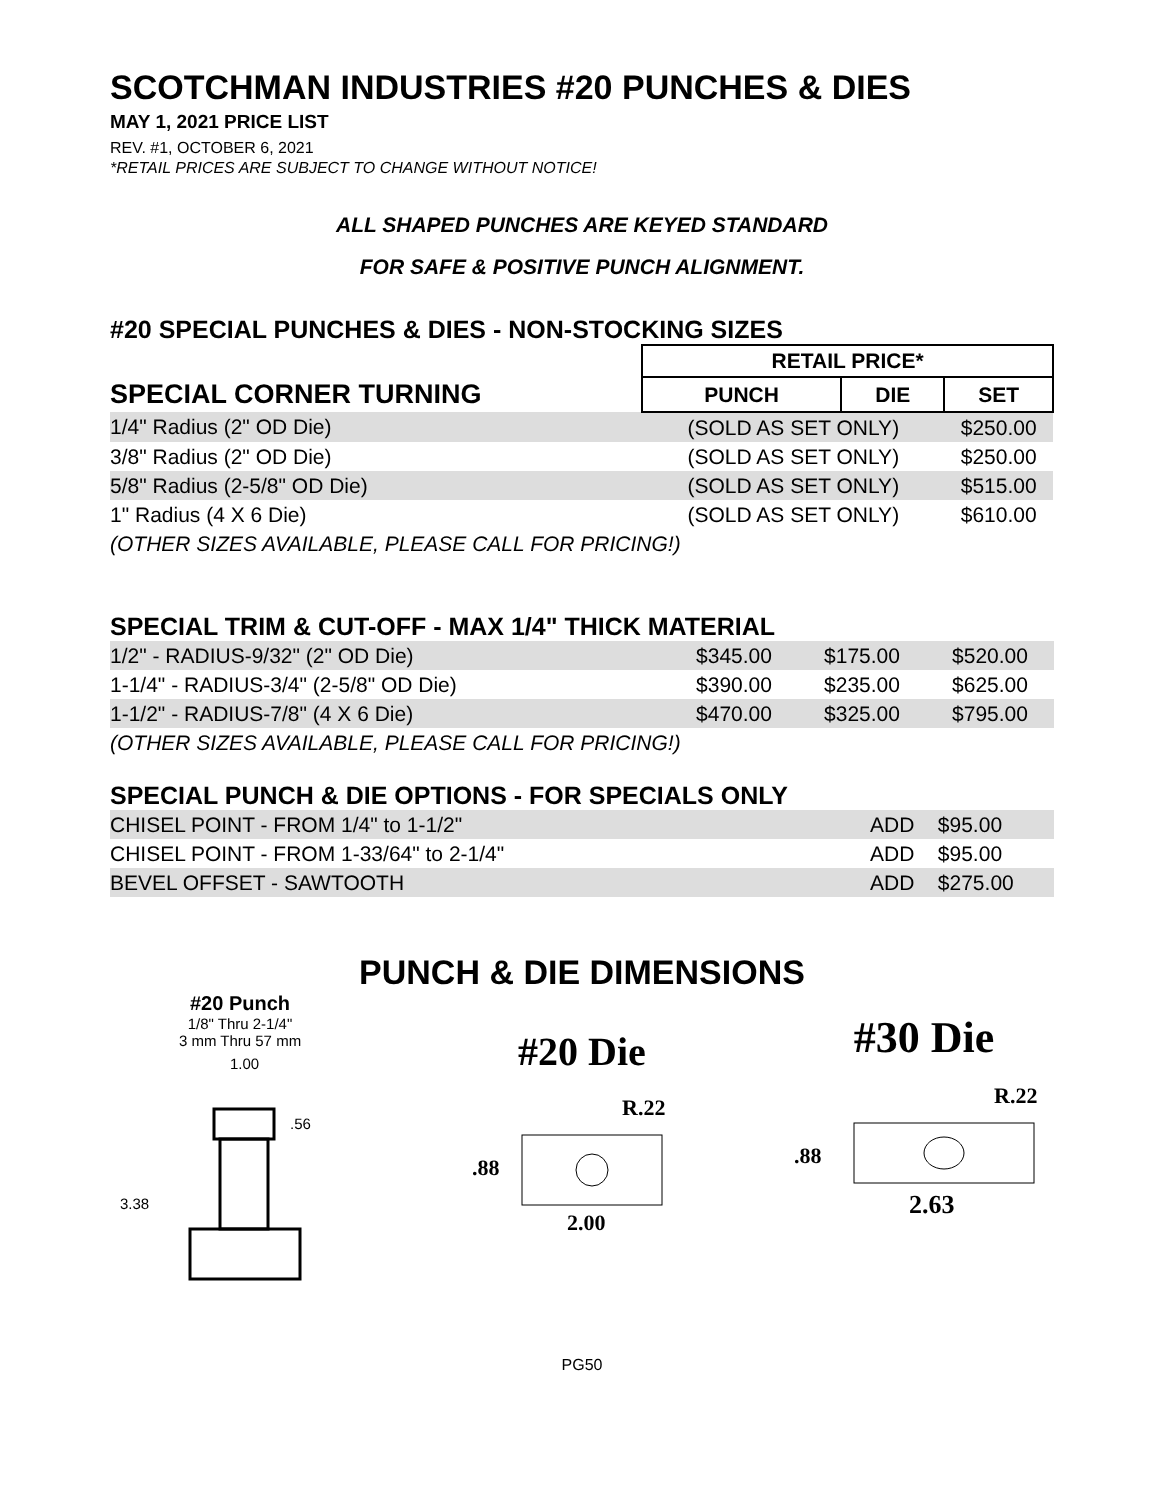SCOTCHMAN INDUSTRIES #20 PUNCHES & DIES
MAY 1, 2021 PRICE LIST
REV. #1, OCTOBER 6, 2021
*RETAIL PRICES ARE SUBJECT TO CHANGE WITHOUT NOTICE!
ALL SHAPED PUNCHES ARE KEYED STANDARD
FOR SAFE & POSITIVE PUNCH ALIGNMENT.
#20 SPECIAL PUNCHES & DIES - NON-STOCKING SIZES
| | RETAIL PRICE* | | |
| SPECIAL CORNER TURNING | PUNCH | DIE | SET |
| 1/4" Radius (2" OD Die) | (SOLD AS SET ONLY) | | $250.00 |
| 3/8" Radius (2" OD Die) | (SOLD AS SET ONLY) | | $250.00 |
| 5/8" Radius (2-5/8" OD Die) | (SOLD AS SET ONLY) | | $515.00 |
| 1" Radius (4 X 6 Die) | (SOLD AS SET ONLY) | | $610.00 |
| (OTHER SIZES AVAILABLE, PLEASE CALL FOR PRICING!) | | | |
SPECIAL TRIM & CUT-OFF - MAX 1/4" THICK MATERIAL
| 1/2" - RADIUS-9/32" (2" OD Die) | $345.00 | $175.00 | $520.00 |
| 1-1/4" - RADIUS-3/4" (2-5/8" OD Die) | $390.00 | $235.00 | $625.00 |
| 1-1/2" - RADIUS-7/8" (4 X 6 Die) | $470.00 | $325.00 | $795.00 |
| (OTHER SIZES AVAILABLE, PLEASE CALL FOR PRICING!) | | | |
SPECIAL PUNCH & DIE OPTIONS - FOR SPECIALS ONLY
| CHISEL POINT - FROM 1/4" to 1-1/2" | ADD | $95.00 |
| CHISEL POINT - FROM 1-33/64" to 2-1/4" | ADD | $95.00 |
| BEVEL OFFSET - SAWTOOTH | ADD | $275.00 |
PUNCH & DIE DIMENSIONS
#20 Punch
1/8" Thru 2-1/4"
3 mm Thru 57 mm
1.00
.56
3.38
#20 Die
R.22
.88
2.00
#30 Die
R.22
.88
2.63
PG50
#####
- _INSTRUCTIONS FOR THE TASK_:
As listed above, the lines from the line with "#20 SPECIAL PUNCHES" to the line with "ONLY) | | $515.00 |" are to be echoed exactly, with both ends included and nothing added.

- _ANSWER SECTION_:
#20 SPECIAL PUNCHES & DIES - NON-STOCKING SIZES
| | RETAIL PRICE* | | |
| SPECIAL CORNER TURNING | PUNCH | DIE | SET |
| 1/4" Radius (2" OD Die) | (SOLD AS SET ONLY) | | $250.00 |
| 3/8" Radius (2" OD Die) | (SOLD AS SET ONLY) | | $250.00 |
| 5/8" Radius (2-5/8" OD Die) | (SOLD AS SET ONLY) | | $515.00 |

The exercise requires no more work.